摘 要: 本文通过分析中国诗早熟早衰观的面貌、成因,发现这一观点是基于比较视域下的对中国诗歌发展面貌的简单总结,其仅在一定条件下成立。中国诗抒情诗风表面上看早熟早衰,背后有着复杂的社会历史原因,同时隐含着中国诗歌发展需要满足普通民众审美诉求的期待。

关键词: 比较视域 抒情诗风 中国诗 早熟早衰

钱钟书先生在给美国人讲演时谈道:“中国诗是早熟的,早熟的代价是早衰。”严羽在《沧浪诗话》中谈道:“论诗与论禅。汉魏晋与盛唐之诗则第一义也;大历以还之诗,则小乘禅也,已落第二义矣;晚唐之诗,则声闻辟支果也。”[1]在中国文学史上,诗歌很早就达到了峰极;然而,就中国许多文学评论家的观点看,中国诗歌在中晚唐便已开始走向衰落。究竟是什么原因造成中国诗“早熟”与“早衰”呢?

一、比较视域下抒情诗风“早熟早衰”成因探析

1.中国抒情诗风的早熟。就抒情诗风的形成而言,直到文艺复兴,西方许多著名大诗人,诸如雪菜、拜伦等,才创作出了不朽的浪漫主义抒情诗。而中国抒情诗风的“早熟”早在先秦,这一点可以从《诗经》到《楚辞》的转变中看得一清二楚:《离骚》中处处透露着浪漫主义气息,如“乘骐骥以驰骋兮,来吾导夫先路”,“驾八龙之婉婉兮,载云旗之委移”。从开篇到结尾几乎都以想象行文表情达意,而纪实文字则显得寥寥。以《离骚》为代表的“楚辞”的出现,造就了中国文学史上“纯粹的抒情诗”。同时,将中国诗歌的起点一下子提到了半空中,一下子提到了西方诗歌还要发展很久才能达到的水平上。加之古中国广袤的土地和庞大的人口,并不能滋养充满个人英雄主义的史诗的生发,所以中国诗体发展到抒情诗,在旁人看来便是一蹴而就的。后世中国诗人从这个起点出发,愈发高远。这就是中国诗“早熟”的原因。
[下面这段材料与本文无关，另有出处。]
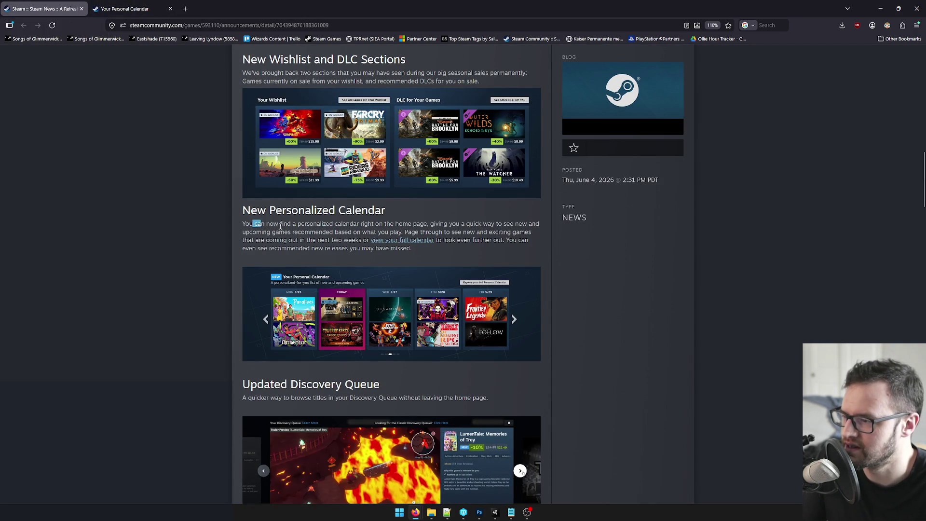
Step: Read the New Personalized Calendar and Updated Discovery Queue sections, highlighting text while reading
{"action": "left_click_drag", "start_coordinate": [262, 225], "coordinate": [336, 233]}
{"action": "left_click", "coordinate": [345, 235]}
2.思想决定了艺术。与中国哲学“早熟”存在很大关系。中国哲学极早就达到了顶峰,甚至比诗歌的顶峰出现的时间还早。在《诗经》中仍能看到一些记载重大历史事件的篇目,如《邶风·二子乘舟》、《大雅·荡》等。这些诗歌与西方早期史诗在题材选择上并无悬殊的差异。但经历了春秋战国时期的政治昏暗、社会动荡、思想混乱的局面后,特别是在儒、道二家的哲学思想兴起并盛行后,中国诗风发生了很大变化。具体来看,孔子说:“君子食无求饱,居无求安”,“士志于道”;而老庄则更致力于跳出世俗的禁锢,返璞归真,一心求道。在这样的价值观的影响下,文人士大夫阶层的关注焦点已经开始脱离基础的物质生活,转向更高层面的精神追求。这种思想的转变必将体现在其所创作诗歌的风格上。具体来说,便是由表现最基本的喜怒哀乐的现实描写,转向浪漫主义的想象驰骋,表达更为复杂而深幽的思想感情。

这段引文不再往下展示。